Nós estamos sem remédios na luta contra o modernismo? De maneira nenhuma. O Papa Pio XII, na Humani Generis, ao reafirmar diretamente o que São Pio X tinha posto na Pascendi, nos proveu de um plano de ação definitivo que vai diretamente à fonte dessa fabrica de erros. Todos esses erros são, em última instância, originados por pensamentos equivocados que, por sua vez, têm sua gênese numa má filosofia. O remédio para a má filosofia é a sã filosofia, a filosofia que sem ambiguidades e compromissos se dedica à busca da verdade. São Pio X e Pio XII, como já tinham assinalado alguns de seus predecessores, deixaram abundantemente claro que é a Escolástica, que tem sua expressão mais elevada no pensamento de Santo Tomás de Aquino, a filosofia que a Igreja considera o objeto apropriado para nossa dedicação. Essa é a filosofia, diz Pio XII, que é “conhecida e aceita pela Igreja.” Assim sendo, ele destaca, nos não devemos, como os modernistas gostariam, abandonar essa filosofia, nem “jamais subvertê-la com falsos princípios, nem estimá-la só como um grandioso monumento de valor puramente arqueológico.” Essa é a filosofia que, quando estudada “de acordo com o método, doutrina e princípios do Doutor Angélico”, será o meio certo para se ir de encontro e eventualmente superar a ameaça contínua do modernismo.
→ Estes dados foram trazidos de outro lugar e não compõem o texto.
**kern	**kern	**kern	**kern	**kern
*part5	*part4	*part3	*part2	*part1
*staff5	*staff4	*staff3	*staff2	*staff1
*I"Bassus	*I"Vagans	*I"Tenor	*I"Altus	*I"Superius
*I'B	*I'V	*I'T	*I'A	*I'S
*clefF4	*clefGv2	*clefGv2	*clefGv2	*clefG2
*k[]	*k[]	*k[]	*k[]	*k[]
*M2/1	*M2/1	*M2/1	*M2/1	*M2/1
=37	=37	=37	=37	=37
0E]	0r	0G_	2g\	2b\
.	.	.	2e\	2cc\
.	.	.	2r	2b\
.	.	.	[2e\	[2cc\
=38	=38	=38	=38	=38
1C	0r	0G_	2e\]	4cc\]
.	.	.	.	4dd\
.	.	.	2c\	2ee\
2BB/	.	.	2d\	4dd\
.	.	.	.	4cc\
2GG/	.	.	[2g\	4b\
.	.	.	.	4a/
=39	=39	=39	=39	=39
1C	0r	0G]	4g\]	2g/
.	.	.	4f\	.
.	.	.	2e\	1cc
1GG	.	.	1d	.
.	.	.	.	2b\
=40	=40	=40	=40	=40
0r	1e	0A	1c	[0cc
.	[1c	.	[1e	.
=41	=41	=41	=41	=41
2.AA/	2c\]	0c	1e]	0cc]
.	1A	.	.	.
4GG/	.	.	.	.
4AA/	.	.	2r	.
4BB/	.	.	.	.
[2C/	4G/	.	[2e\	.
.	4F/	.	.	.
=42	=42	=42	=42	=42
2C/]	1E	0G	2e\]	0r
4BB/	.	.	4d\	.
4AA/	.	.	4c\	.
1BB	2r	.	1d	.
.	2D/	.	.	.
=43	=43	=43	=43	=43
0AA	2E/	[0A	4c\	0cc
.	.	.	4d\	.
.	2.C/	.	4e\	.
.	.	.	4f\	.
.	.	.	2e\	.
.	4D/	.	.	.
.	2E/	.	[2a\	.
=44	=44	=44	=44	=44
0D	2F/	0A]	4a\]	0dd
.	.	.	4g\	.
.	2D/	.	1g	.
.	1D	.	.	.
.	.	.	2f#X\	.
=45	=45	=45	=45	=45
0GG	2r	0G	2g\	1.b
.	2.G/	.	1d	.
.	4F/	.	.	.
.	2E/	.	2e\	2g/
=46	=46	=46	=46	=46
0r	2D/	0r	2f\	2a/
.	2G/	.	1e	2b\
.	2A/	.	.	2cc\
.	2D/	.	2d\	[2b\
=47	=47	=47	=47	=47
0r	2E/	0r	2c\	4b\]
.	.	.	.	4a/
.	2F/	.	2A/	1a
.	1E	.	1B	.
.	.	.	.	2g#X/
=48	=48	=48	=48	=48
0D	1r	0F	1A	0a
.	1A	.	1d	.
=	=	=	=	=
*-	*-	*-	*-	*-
Uma resposta em “O combate ao modernismo hoje”
Eu acho importante incutirmos nos nossos filhos e amigos a ideia de que a fé não é uma muleta. O grande problema das pessoas hoje é que usam a fé como muleta, e os que compreendem isso, mas não têm uma ideia mais sublime do que seja a fé, tornam-se céticos. A verdadeira fé – um ato intelectual de confiança na palavra de alguém, seja ele Deus ou homem – exige a adesão, inclusive, àquelas coisas que estranhamos, que não gostamos, que nos fazem mal até pensar. Mas isto é a fé: é conhecer a verdade, por mais que ela nos aflija. Se eu adiro a uma religião de que eu simplesmente gosto e me sinto bem, é melhor perder o meu tempo jogando cartas, lendo um bom livro ou fazendo alguma coisa mais agradável, porque eu estou apenas a fim de curar minhas feridas, de encontrar alguma atividade que me faça bem, e não de saber a verdade.
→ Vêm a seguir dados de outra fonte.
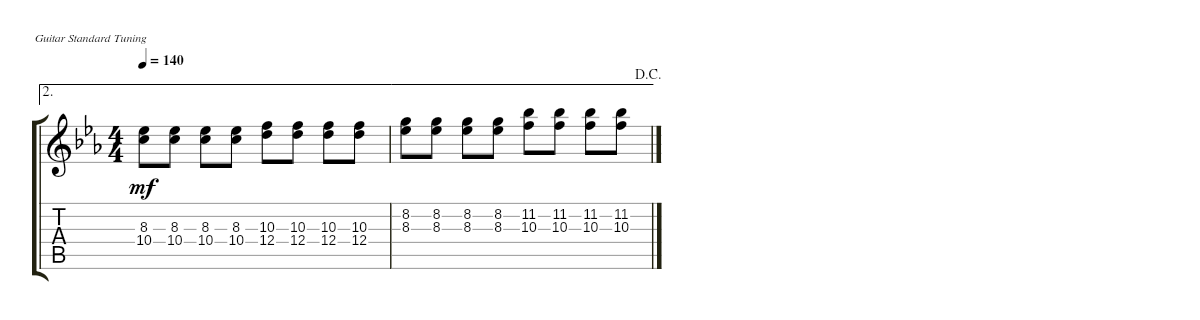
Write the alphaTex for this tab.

\defaultSystemsLayout 4
\bracketExtendMode groupsimilarinstruments
\singleTrackTrackNamePolicy hidden
\multiTrackTrackNamePolicy hidden
\firstSystemTrackNameOrientation horizontal
\otherSystemsTrackNameOrientation horizontal
\defaultBarNumberDisplay Hide
\track ("Electric Guitar" "E-Gt") {instrument electricguitarclean}
\staff {score tabs}
\tuning (E4 B3 G3 D3 A2 E2)
\ae 2
\ts (4 4)
\tempo 140
\clef g2
\ks cminor
(8.3 10.4).8{dy mf} (8.3 10.4).8 (8.3 10.4).8 (8.3 10.4).8 (12.4 10.3).8 (12.4 10.3).8 (12.4 10.3).8 (12.4 10.3).8 |
\ae 2
\jump dacapo
(8.3 8.2).8 (8.3 8.2).8 (8.3 8.2).8 (8.3 8.2).8 (10.3 11.2).8 (10.3 11.2).8 (10.3 11.2).8 (10.3 11.2).8
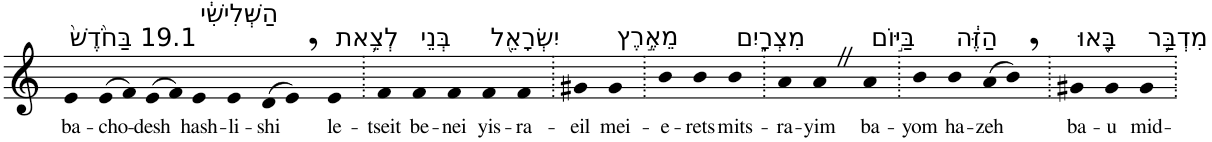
**kern	**text
*part1	*part1
*staff1	*staff1
*I"Piano	*
*I'Pno	*
*clefG2	*
*k[]	*
=1	=1
!LO:TX:a:t=19.1 בַּחֹ֙דֶשׁ֙	!
!	!LO:LY:b
4e	ba-
!	!LO:LY:b
(>8e	-cho-
8f)	.
!	!LO:LY:b
(>8e	-desh
8f)	.
!LO:TX:a:t=הַשְּׁלִישִׁ֔י	!
!	!LO:LY:b
4e	hash-
!	!LO:LY:b
4e	-li-
!	!LO:LY:b
(>8d	-shi
8e,)	.
!LO:TX:a:t=לְצֵ֥את	!
!	!LO:LY:b
4e	le-
=2.	=2.
!	!LO:LY:b
4f	-tseit
!LO:TX:a:t=בְּנֵי	!
!	!LO:LY:b
4f	be-
!	!LO:LY:b
4f	-nei
!LO:TX:a:t=יִשְׂרָאֵ֖ל	!
!	!LO:LY:b
4f	yis-
!	!LO:LY:b
4f	-ra-
=3.	=3.
!	!LO:LY:b
4g#X	-eil
!LO:TX:a:t=מֵאֶ֣רֶץ	!
!	!LO:LY:b
4g#	mei-
=4.	=4.
!	!LO:LY:b
4b	-e-
!	!LO:LY:b
4b	-rets
!LO:TX:a:t=מִצְרָ֑יִם	!
!	!LO:LY:b
4b	mits-
=5.	=5.
!	!LO:LY:b
4a	-ra-
!	!LO:LY:b
4aZ	-yim
!LO:TX:a:t=בַּיּ֣וֹם	!
!	!LO:LY:b
4a	ba-
=6.	=6.
!	!LO:LY:b
4b	-yom
!LO:TX:a:t=הַזֶּ֔ה	!
!	!LO:LY:b
4b	ha-
!	!LO:LY:b
(>8a	-zeh
8b,)	.
=7.	=7.
!LO:TX:a:t=בָּ֖אוּ	!
!	!LO:LY:b
4g#X	ba-
!	!LO:LY:b
4g#	-u
!LO:TX:a:t=מִדְבַּ֥ר	!
!	!LO:LY:b
4g#	mid-
=.	=.
*-	*-
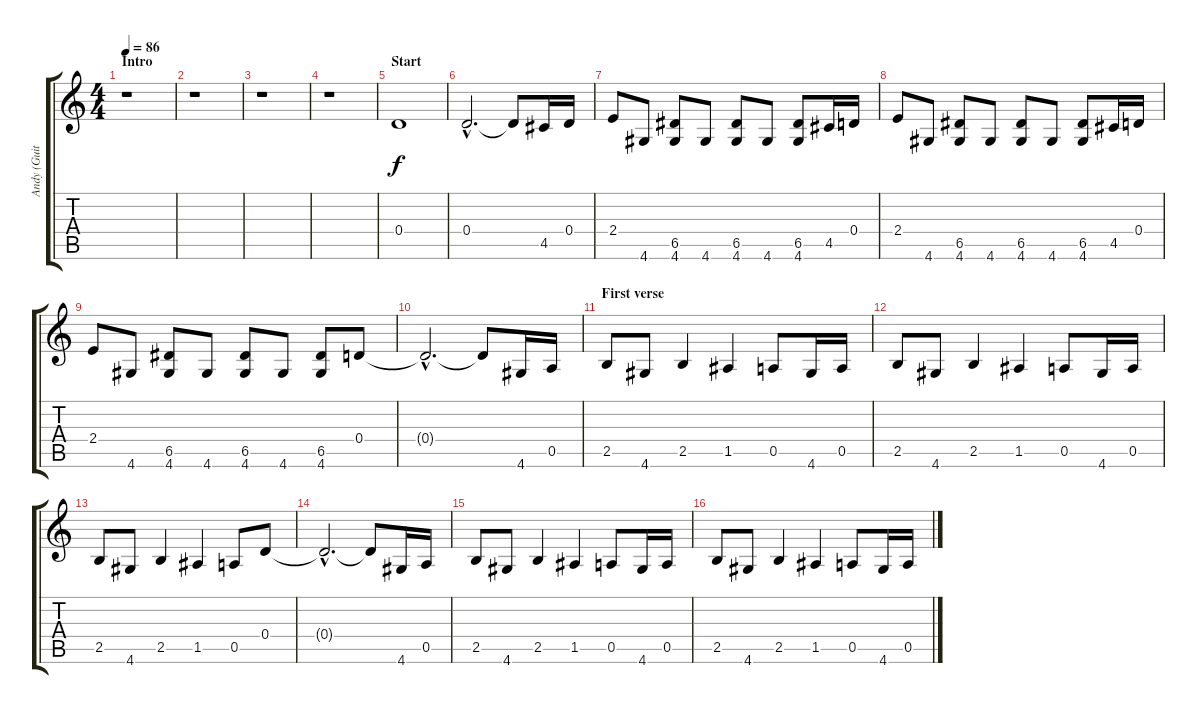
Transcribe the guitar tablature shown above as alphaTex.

\track ("Andy (Guitar)" "Andy (Guit") {instrument distortionguitar}
\staff {score tabs}
\tuning (E4 B3 G3 D3 A2 E2) {hide}
\ts (4 4)
\section ("" "Intro")
\tempo 86
\clef g2
\ks c
r.1{dy f instrument distortionguitar} |
r.1 |
r.1 |
r.1 |
\section ("" "Start")
0.4.1 |
0.4{hac}.2{d} 0.4{t}.8 4.5.16 0.4.16 |
2.4.8 4.6.8 (6.5 4.6).8 4.6.8 (6.5 4.6).8 4.6.8 (6.5 4.6).8 4.5.16 0.4.16 |
2.4.8 4.6.8 (6.5 4.6).8 4.6.8 (6.5 4.6).8 4.6.8 (6.5 4.6).8 4.5.16 0.4.16 |
2.4.8 4.6.8 (6.5 4.6).8 4.6.8 (6.5 4.6).8 4.6.8 (6.5 4.6).8 0.4.8 |
0.4{hac t}.2{d} 0.4{t}.8 4.6.16 0.5.16 |
\section ("" "First verse")
2.5.8 4.6.8 2.5.4 1.5.4 0.5.8 4.6.16 0.5.16 |
2.5.8 4.6.8 2.5.4 1.5.4 0.5.8 4.6.16 0.5.16 |
2.5.8 4.6.8 2.5.4 1.5.4 0.5.8 0.4.8 |
0.4{hac t}.2{d} 0.4{t}.8 4.6.16 0.5.16 |
2.5.8 4.6.8 2.5.4 1.5.4 0.5.8 4.6.16 0.5.16 |
2.5.8 4.6.8 2.5.4 1.5.4 0.5.8 4.6.16 0.5.16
A verdade, por sua vez, não pode ser aquilo que eu, uma pessoa dentre as muitíssimas que passaram por este mundo, gostaria que fosse, mas é algo objetivo, anterior a mim, que pode estar totalmente contra as minhas expectativas, mas, mesmo assim, eu amo, porque a verdade é o ser, e nós como parte dela, nos inclinamos a ela.